Dostarczony tekst:
***

Rozmowa z Tomaszem Sakiewiczem, redaktorem naczelnym „Gazety Polskiej”, w dniu IX Wielkiego Wyjazdu na Węgry
Tomasz Sakiewicz w Budapeszcie w marcu 2012 roku. Fot. PAP/Andrzej Hrechorowicz
Dziś rozpoczyna się dziewiąty już wyjazd Klubów „Gazety Polskiej” do Budapesztu. Tym razem jednak nie wiosną, lecz jesienią. Dlaczego?
Do tej pory Wielki Wyjazd na Węgry organizowaliśmy każdego roku 15 marca na święto Wiosny Ludów. W tym roku ze względu na ograniczenia związane z pandemią COVID-19 okazało się to niemożliwe. Przesunęliśmy więc nasz wyjazd na rocznicę wybuchu Powstania Węgierskiego 1956 roku. Jedna i druga rocznica jest bardzo silnie przez Węgrów kojarzona z Polską. W Wiośnie Ludów brało udział bardzo wielu Polaków, a naczelnym wodzem powstania węgierskiego w 1848 roku, był generał Józef Bem. Z kolei Powstanie Węgierskie było wywołane protestami pod pomnikiem generała Józefa Bema. Węgrzy zaczęli swoje powstanie od manifestacji poparcia dla Polski i naszej walki o niepodległość. Węgierska rewolucja zaczęła się wówczas pod pomnikiem generała Bema.
W tym roku Węgrzy obchodzą już 65. rocznicę węgierskiej rewolucji przeciw Sowietom. Powstanie było wyrazem walki o niepodległość, ale rozpoczęło się – jak pan wspomniał – od poparcia dla Polaków. W tym roku Polacy ruszą obok Węgrów w Marszu Pokoju. Jakie będzie przesłanie tej wspólnej manifestacji?
Unii Europejskiej nie udało się obalić rządów w Polsce i na Węgrzech właśnie dlatego, że jesteśmy razem. Wspólne stanowisko Warszawy i Budapesztu wielokrotnie zachęcało innych do współpracy. Przywódcy innych państw widzą, że nie muszą walczyć sami i mogą się do nas przyłączyć.
Nasz udział w tegorocznym wyjeździe do Budapesztu jest więc wyrazem poparcia dla wspólnej walki o naszą suwerenność w Europie. Bronimy prawa do demokratycznych wyborów i decydowania o własnym losie.
Jak polscy uczestnicy wyjazdów są odbierani w Budapeszcie przez zwyczajnych Węgrów? Rzeczywiście doświadczacie tej legendarnej polsko-węgierskiej przyjaźni?

***

Przekazane dane:
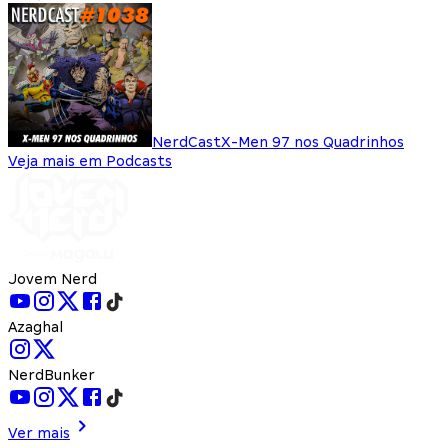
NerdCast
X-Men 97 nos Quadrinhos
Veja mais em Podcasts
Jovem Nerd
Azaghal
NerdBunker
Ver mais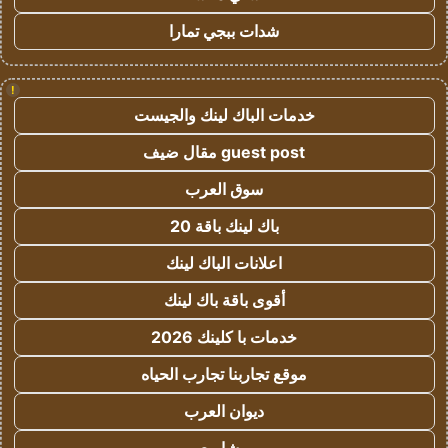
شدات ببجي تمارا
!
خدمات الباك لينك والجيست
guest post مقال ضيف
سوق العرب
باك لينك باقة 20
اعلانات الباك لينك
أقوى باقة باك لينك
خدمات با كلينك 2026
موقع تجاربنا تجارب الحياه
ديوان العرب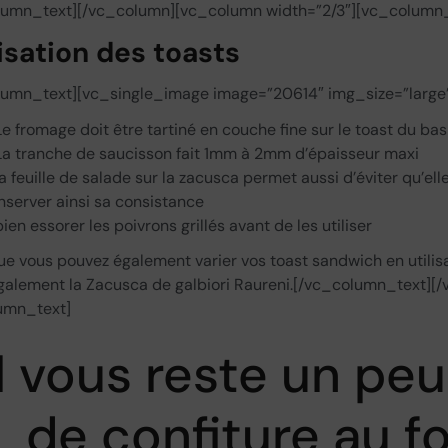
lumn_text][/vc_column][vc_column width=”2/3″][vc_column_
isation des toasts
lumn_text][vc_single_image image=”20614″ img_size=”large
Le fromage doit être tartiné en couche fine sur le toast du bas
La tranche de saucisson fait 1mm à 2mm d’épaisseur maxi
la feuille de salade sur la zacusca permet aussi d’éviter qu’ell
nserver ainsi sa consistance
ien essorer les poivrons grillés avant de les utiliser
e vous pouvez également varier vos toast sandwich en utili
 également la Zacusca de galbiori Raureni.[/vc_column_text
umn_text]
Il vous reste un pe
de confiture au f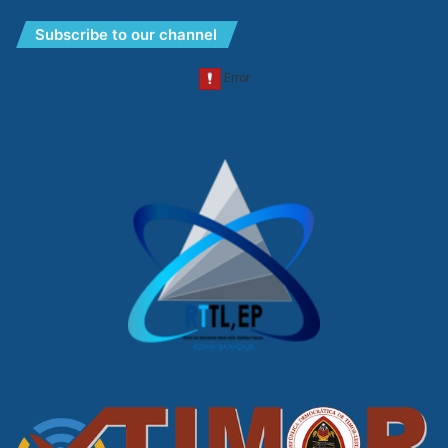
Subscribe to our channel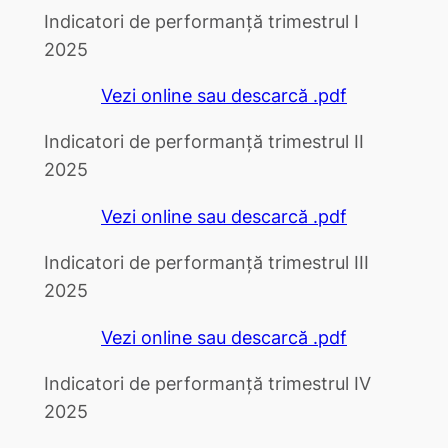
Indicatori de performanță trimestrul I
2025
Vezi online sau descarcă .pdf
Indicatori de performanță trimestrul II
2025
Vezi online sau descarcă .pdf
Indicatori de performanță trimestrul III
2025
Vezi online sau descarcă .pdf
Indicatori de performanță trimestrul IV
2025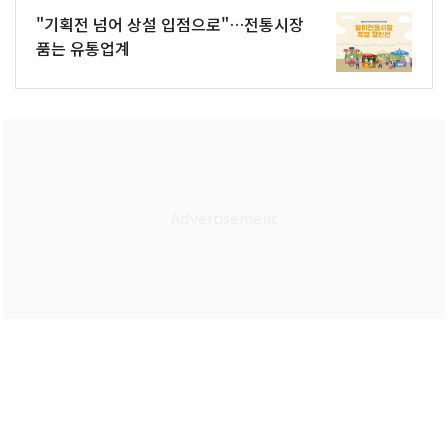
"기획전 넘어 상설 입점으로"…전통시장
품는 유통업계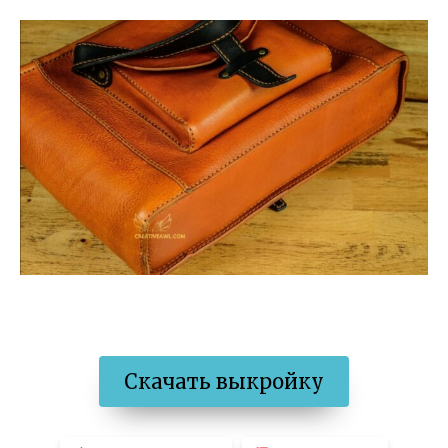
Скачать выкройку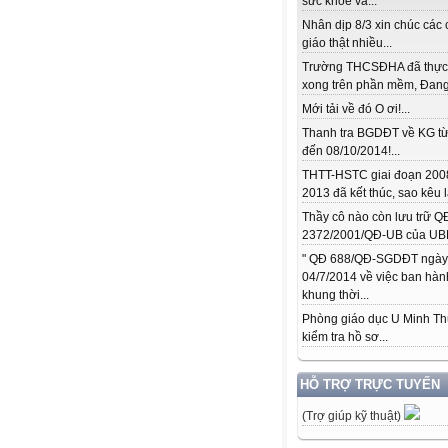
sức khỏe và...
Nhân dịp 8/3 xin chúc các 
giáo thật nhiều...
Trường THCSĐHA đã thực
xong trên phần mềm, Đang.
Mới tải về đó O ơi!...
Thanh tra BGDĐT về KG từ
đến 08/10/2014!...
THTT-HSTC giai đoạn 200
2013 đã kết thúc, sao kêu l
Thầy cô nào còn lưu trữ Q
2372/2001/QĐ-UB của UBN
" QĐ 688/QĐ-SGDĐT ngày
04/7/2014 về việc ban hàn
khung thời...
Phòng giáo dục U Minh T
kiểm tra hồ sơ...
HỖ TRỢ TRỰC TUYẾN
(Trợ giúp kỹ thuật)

***

Co zrobić:
**1.** Kto według wywiadu o wyjeździe na Węgry był naczelnym wodzem powstania węgierskiego w 1848 roku?
**2.** Dopisz dalszą część wywiadu o wyjeździe na Węgry, zaczynając od odpowiedzi na ostatnie pytanie.

Wyniki zadań:
**1.** Generał Józef Bem.

**2.**
Bez wątpienia tak. Doświadczyliśmy jej już podczas naszego pierwszego wyjazdu. Rzeczywiście jest tak, że Węgrzy traktują Polaków – jak to mówią – jak przyjaciół z Północy, czyli rodzaj odsieczy, która w razie potrzeby przychodzi z północy Europy.
Obecne władze w Budapeszcie pierwsze zaczęły przeprowadzać poważne reformy w kraju. I nasz przyjazd w roku 2012 był dla nich wyraźnym sygnałem, że nie zostali pozostawieni sami sobie. Dla nich to było wielkie wsparcie i byliśmy wówczas witani naprawdę ciepło. Widziałem wtedy Węgrów całujących na klęczkach polską flagę. Taki widok na długo zostaje w pamięci.
Oczywiście różne są zakręty historii i nie zawsze interesy Warszawy i Budapesztu są do końca spójne, ale wydaje się, że taka nić przyjaźni, kiedy myślimy podobnie i kiedy się wzajemnie wspieramy, jest bardzo silna. Wydaje się więc, że ta przyjaźń polsko-węgierska jest nie do zniszczenia.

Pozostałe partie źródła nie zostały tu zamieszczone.